Prominent banks such as Absa, FNB, Nedbank, and Standard Bank have been cutting back their ATM networks, a direct response to the falling demand for cash. Interestingly, Capitec is the only major bank expanding its ATM footprint—though it also encourages customers to go digital. “We recognise that millions still rely on cash,” said Capitec, “but we aim to offer it more affordably and accessibly for as long as it’s needed.”

Why South Africans Are Ditching Cash

Several factors are driving the decline in cash use in South Africa:

  • Low-cost digital bank accounts from providers like TymeBank and Capitec have made cashless banking more accessible.

  • Affordable payment devices from fintech startups like Yoco and iKhokha empower small businesses to accept card and mobile payments.

  • Scan-to-pay apps like SnapScan and Zapper allow merchants to accept payments without the need for card machines.

A recent SpendTrend 25 report by Discovery Bank and Visa confirmed the trend: digital transactions now dominate, offering South Africans greater convenience, better security, and reward incentives over cash.

The Hidden Costs of Cash

Once seen as cost-free, cash transactions now come with hidden logistical and safety costs. Retailers and small businesses are starting to realise that managing physical money—securing it, transporting it, and counting it—can be more expensive and riskier than digital alternatives.

Discovery Bank CEO Hylton Kallner noted, “Cash is becoming less common as a payment method, with most South Africans now favouring digital transactions—even for the smallest purchases.”

Taxis Go Digital

Perhaps the most surprising shift is happening in the minibus taxi industry, long known for being a cash-only space. With support from Waxd Solutions, drivers are adopting digital fare collection systems. Gauteng Premier Panyaza Lesufi even aims for the industry to go fully cashless by 2026.

The benefits are more than just convenience. Digital payments allow drivers to:

  • Build formal employment relationships with taxi owners.

  • Access social protections like the Unemployment Insurance Fund (UIF).

  • Receive proof of income, helping them apply for loans and financial products.

  • Transition from financial exclusion to full economic participation.

“Only 4% of taxi drivers currently own homes,” said Waxd CEO Anthony Stewart, “but with digital proof of income, we can change that.”

The Reserve Bank’s Push for Modernization

The South African Reserve Bank (SARB) is finalising new rules to allow non-banks—like digital platforms—to process payments without needing a bank intermediary. This is part of a broader effort to modernise the payments sector and reduce reliance on cash.

Yet, SARB Governor Lesetja Kganyago warns that cash still dominates in the informal economy, driven by fees, limited card support, and a lack of trust. Nearly 50% of South African adults reportedly withdraw their entire account balance as soon as it’s available.

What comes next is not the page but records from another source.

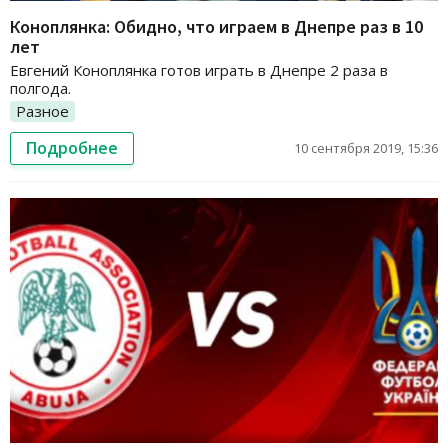
Коноплянка: Обидно, что играем в Днепре раз в 10
лет
Евгений Коноплянка готов играть в Днепре 2 раза в
полгода.
Разное
Подробнее
10 сентября 2019, 15:36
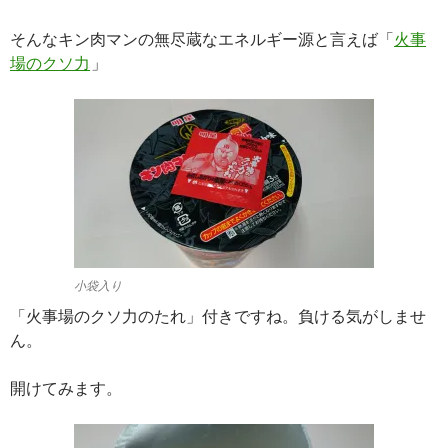
そんなキン肉マンの無尽蔵なエネルギー源と言えば「
火事
場のクソ力
」
小袋入り
「火事場のクソ力のたれ」付きですね。負ける気がしませ
ん。
開けてみます。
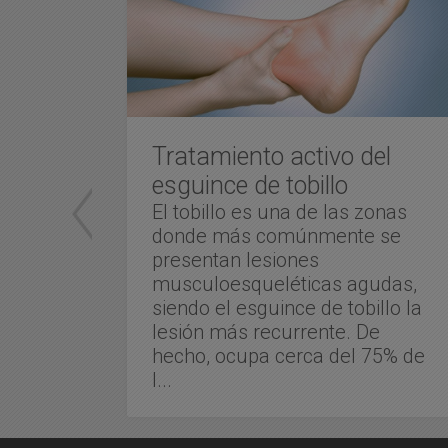
eph
Tratamiento activo del
esguince de tobillo
ach
El tobillo es una de las zonas
bre
donde más comúnmente se
s
presentan lesiones
ieron
musculoesqueléticas agudas,
ados
siendo el esguince de tobillo la
,
lesión más recurrente. De
tur...
hecho, ocupa cerca del 75% de
l...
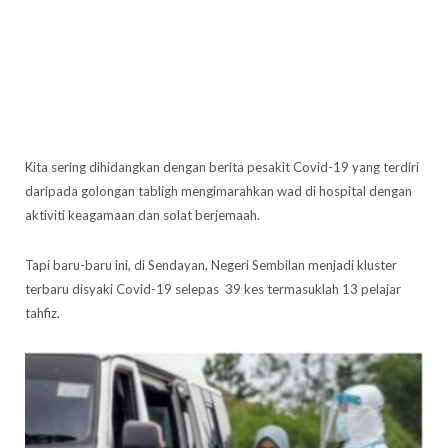
Kita sering dihidangkan dengan berita pesakit Covid-19 yang terdiri
daripada golongan tabligh mengimarahkan wad di hospital dengan
aktiviti keagamaan dan solat berjemaah.
Tapi baru-baru ini, di Sendayan, Negeri Sembilan menjadi kluster
terbaru disyaki Covid-19 selepas 39 kes termasuklah 13 pelajar
tahfiz.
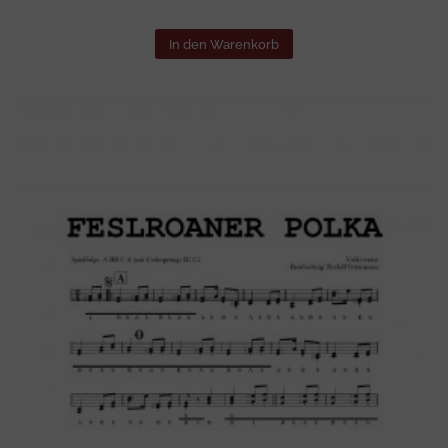
In den Warenkorb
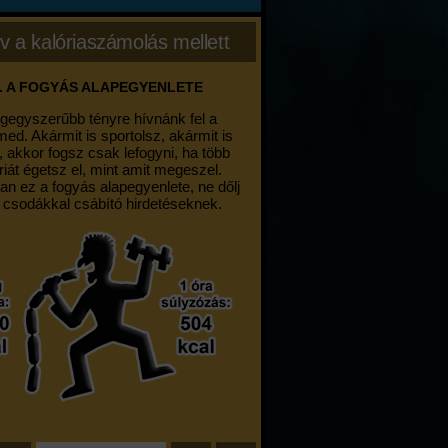
v a kalóriaszámolás mellett
. A FOGYÁS ALAPEGYENLETE
egegyszerűbb tényre hívnánk fel a
med. Akármit is sportolsz, akármit is
, akkor fogsz csak lefogyni, ha több
riát égetsz el, mint amit megeszel.
an ez a fogyás alapegyenlete, ne dőlj
 csodákkal csábító hirdetéseknek.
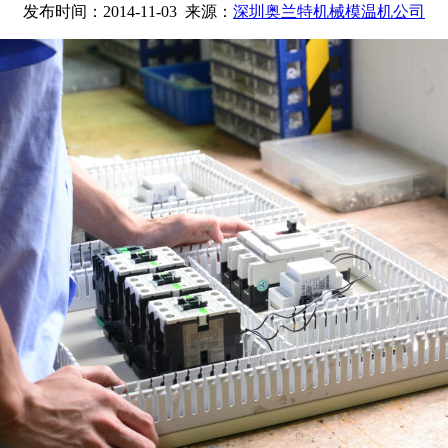
发布时间：2014-11-03 来源：
深圳奥兰特机械模温机公司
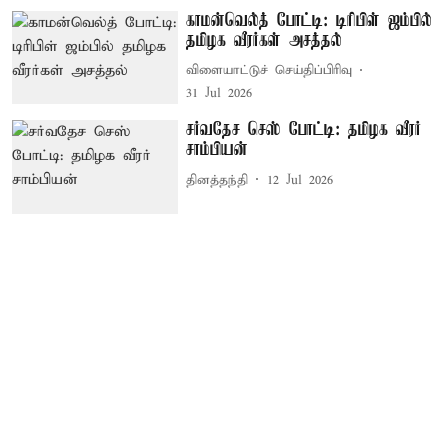
காமன்வெல்த் போட்டி: டிரிபிள் ஜம்பில்
தமிழக வீரர்கள் அசத்தல்
விளையாட்டுச் செய்திப்பிரிவு
31 Jul 2026
சர்வதேச செஸ் போட்டி: தமிழக வீரர்
சாம்பியன்
தினத்தந்தி
12 Jul 2026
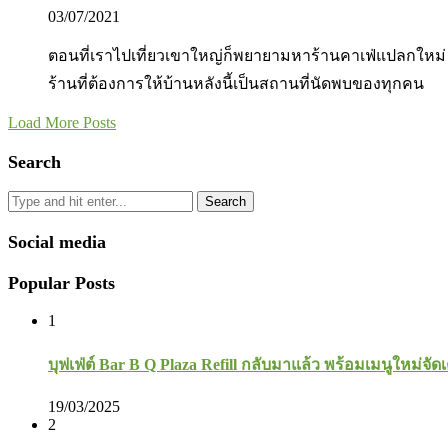
03/07/2021
ตอนที่เราไปเที่ยวเขาใหญ่ก็พยายามหาร้านคาเฟ่แปลกใหม่ 
ร้านที่ต้องการให้บ้านหลังนี้เป็นสถานที่นัดพบของทุกคน
Load More Posts
Search
Search
Social media
Popular Posts
1
บุฟเฟ่ต์ Bar B Q Plaza Refill กลับมาแล้ว พร้อมเมนูใหม่จัดเ
19/03/2025
2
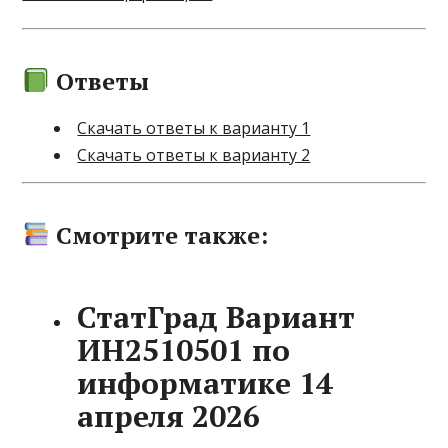
Ответы
Скачать ответы к варианту 1
Скачать ответы к варианту 2
Смотрите также:
СтатГрад Вариант
ИН2510501 по
информатике 14
апреля 2026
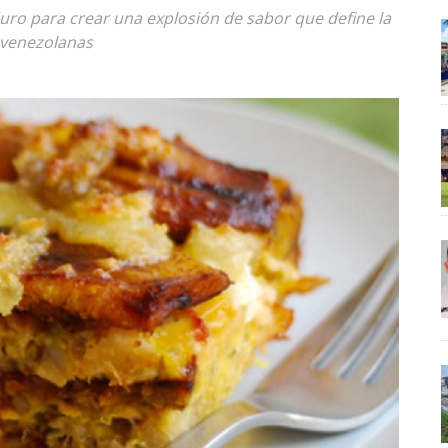
duro para crear una explosión de sabor que define la
 venezolanas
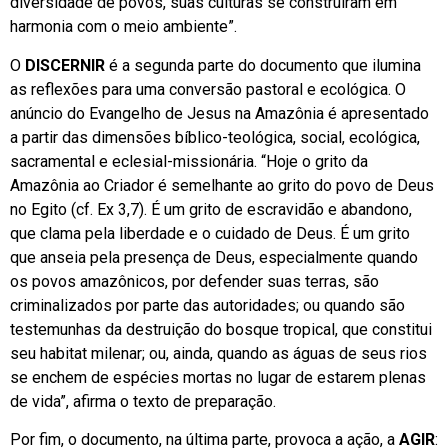
diversidade de povos, suas culturas se construíram em
harmonia com o meio ambiente”.
O
DISCERNIR
é a segunda parte do documento que ilumina
as reflexões para uma conversão pastoral e ecológica. O
anúncio do Evangelho de Jesus na Amazônia é apresentado
a partir das dimensões bíblico-teológica, social, ecológica,
sacramental e eclesial-missionária. “Hoje o grito da
Amazônia ao Criador é semelhante ao grito do povo de Deus
no Egito (cf. Ex 3,7). É um grito de escravidão e abandono,
que clama pela liberdade e o cuidado de Deus. É um grito
que anseia pela presença de Deus, especialmente quando
os povos amazônicos, por defender suas terras, são
criminalizados por parte das autoridades; ou quando são
testemunhas da destruição do bosque tropical, que constitui
seu habitat milenar; ou, ainda, quando as águas de seus rios
se enchem de espécies mortas no lugar de estarem plenas
de vida”, afirma o texto de preparação.
Por fim, o documento, na última parte, provoca a ação, a
AGIR
:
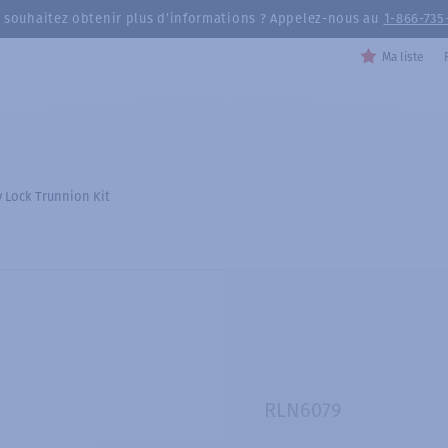
 souhaitez obtenir plus d’informations ? Appelez-nous au
1-866-735
Ma liste
 Lock Trunnion Kit
RLN6079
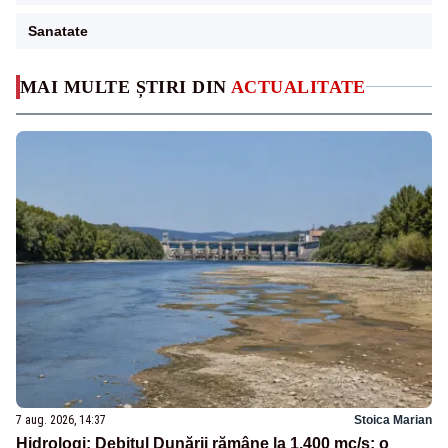
Sanatate
MAI MULTE ȘTIRI DIN
ACTUALITATE
7 aug. 2026, 14:37
Stoica Marian
Hidrologi: Debitul Dunării rămâne la 1.400 mc/s; o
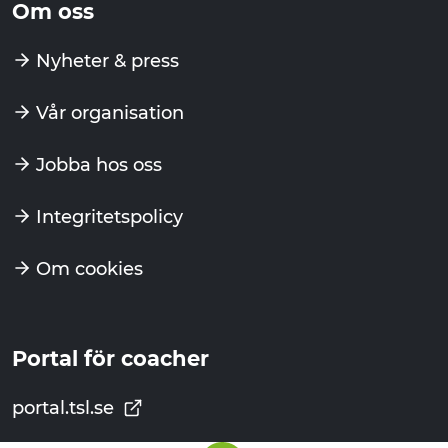
Om oss
Nyheter & press
Vår organisation
Jobba hos oss
Integritetspolicy
Om cookies
Portal för coacher
portal.tsl.se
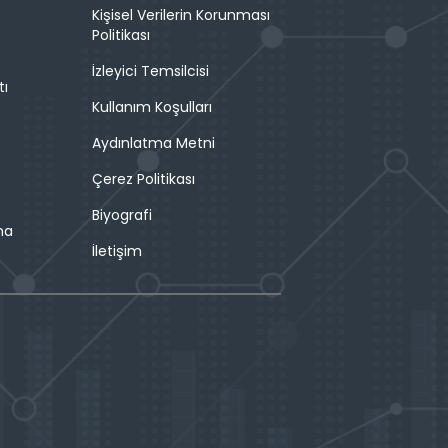
Kişisel Verilerin Korunması
Politikası
İzleyici Temsilcisi
tı
Kullanım Koşulları
Aydınlatma Metni
Çerez Politikası
Biyografi
ma
İletişim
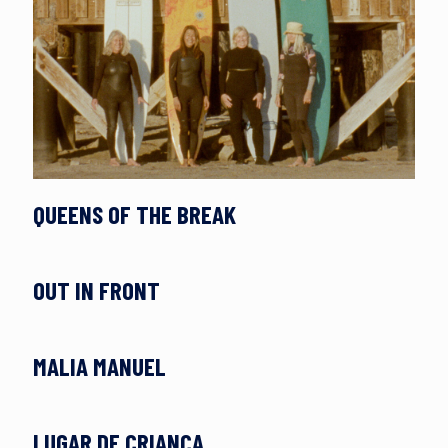
QUEENS OF THE BREAK
OUT IN FRONT
MALIA MANUEL
LUGAR DE CRIANÇA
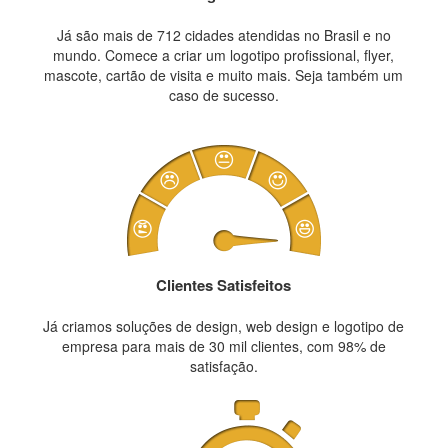
Já são mais de 712 cidades atendidas no Brasil e no
mundo. Comece a criar um logotipo profissional, flyer,
mascote, cartão de visita e muito mais. Seja também um
caso de sucesso.
Clientes Satisfeitos
Já criamos soluções de design, web design e logotipo de
empresa para mais de 30 mil clientes, com 98% de
satisfação.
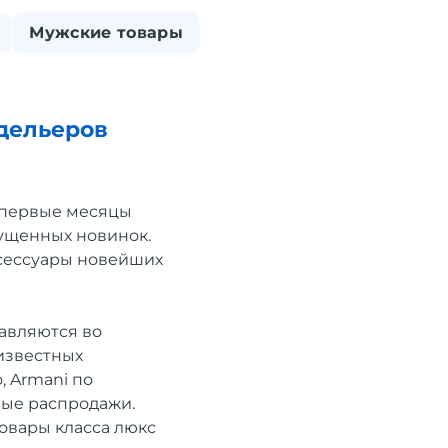
Мужские товары
одельеров
 первые месяцы
пущенных новинок.
аксессуары новейших
равляются во
известных
, Armani по
ные распродажи.
Товары класса люкс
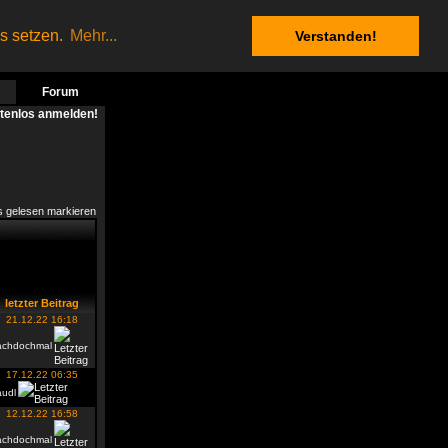
es setzen.
Mehr...
Verstanden!
Forum
stenlos anmelden!
s gelesen markieren
letzter Beitrag
21.12.22 16:18
achdochmal
17.12.22 06:35
audl
12.12.22 16:58
achdochmal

Still, even in the informal economy, cash demand has stalled, declining by 0.8% in 2023.

A Future Beyond Cash

South Africa’s transition to a cashless society is well underway, and the pace is picking up. Whether through scan-to-pay apps, affordable card readers, or digital taxi fares, cash is no longer king. With continued innovation, greater financial inclusion, and government backing, the country is poised to unlock a more efficient and secure economy—one tap at a time.